House Committee on Foreign Affairs: Subcommittee on the Middle East and North Africa

On Wednesday, staff attended a hearing hosted by the House Subcommittee on the Middle East and North Africa regarding Iran and Syria. The hearing, on the eve of the inauguration of Iranian President-elect Hassan Rouhani, focused on Rouhani’s past positions on the Syrian conflict and Iran’s nuclear program reveal about possible policy changes, if any, under a new Iranian government, and recommendations for the appropriate U.S. policy response.

A webcast of the hearing can be found here.
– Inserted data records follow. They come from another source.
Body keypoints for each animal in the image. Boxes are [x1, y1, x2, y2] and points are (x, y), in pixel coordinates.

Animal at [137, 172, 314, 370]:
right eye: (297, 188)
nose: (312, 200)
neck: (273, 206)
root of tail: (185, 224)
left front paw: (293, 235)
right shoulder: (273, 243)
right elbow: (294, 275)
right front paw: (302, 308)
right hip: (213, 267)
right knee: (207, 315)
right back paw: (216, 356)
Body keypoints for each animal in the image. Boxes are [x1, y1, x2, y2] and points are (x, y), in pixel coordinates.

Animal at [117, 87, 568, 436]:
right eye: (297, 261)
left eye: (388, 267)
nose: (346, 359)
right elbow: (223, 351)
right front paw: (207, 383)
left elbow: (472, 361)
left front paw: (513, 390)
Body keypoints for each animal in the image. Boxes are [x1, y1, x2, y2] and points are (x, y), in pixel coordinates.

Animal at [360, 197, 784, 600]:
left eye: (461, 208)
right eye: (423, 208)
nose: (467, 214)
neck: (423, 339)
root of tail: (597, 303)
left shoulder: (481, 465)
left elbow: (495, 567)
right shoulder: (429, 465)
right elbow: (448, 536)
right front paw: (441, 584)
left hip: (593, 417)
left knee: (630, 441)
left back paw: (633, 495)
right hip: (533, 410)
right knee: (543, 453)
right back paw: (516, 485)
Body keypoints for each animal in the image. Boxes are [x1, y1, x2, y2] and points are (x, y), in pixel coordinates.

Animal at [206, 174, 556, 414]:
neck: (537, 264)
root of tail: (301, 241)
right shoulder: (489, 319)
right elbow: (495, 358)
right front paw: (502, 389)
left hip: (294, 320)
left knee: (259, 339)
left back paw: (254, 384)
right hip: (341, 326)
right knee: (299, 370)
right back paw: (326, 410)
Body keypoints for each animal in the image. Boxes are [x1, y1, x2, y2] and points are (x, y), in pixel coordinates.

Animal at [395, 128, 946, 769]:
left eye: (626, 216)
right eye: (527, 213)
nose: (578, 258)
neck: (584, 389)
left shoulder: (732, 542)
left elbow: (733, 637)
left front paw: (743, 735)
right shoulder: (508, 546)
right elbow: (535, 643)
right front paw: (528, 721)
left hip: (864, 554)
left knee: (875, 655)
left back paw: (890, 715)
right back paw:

Claims: During the week ending July 26, the Board of Veterans’ Appeals reached dispositions on 130 American Legion represented appeals. Of those dispositions, 70.1 percent of the denials were overturned with outcomes favorable to the veteran. In 36 cases, the board granted benefits outright after considering The American Legion’s arguments. In 56 cases, The American Legion was able to point out errors in the development of the veteran’s claims which mandated corrective action under the law. Of the total number of dispositions, 28 (21.5 percent) were outright denials.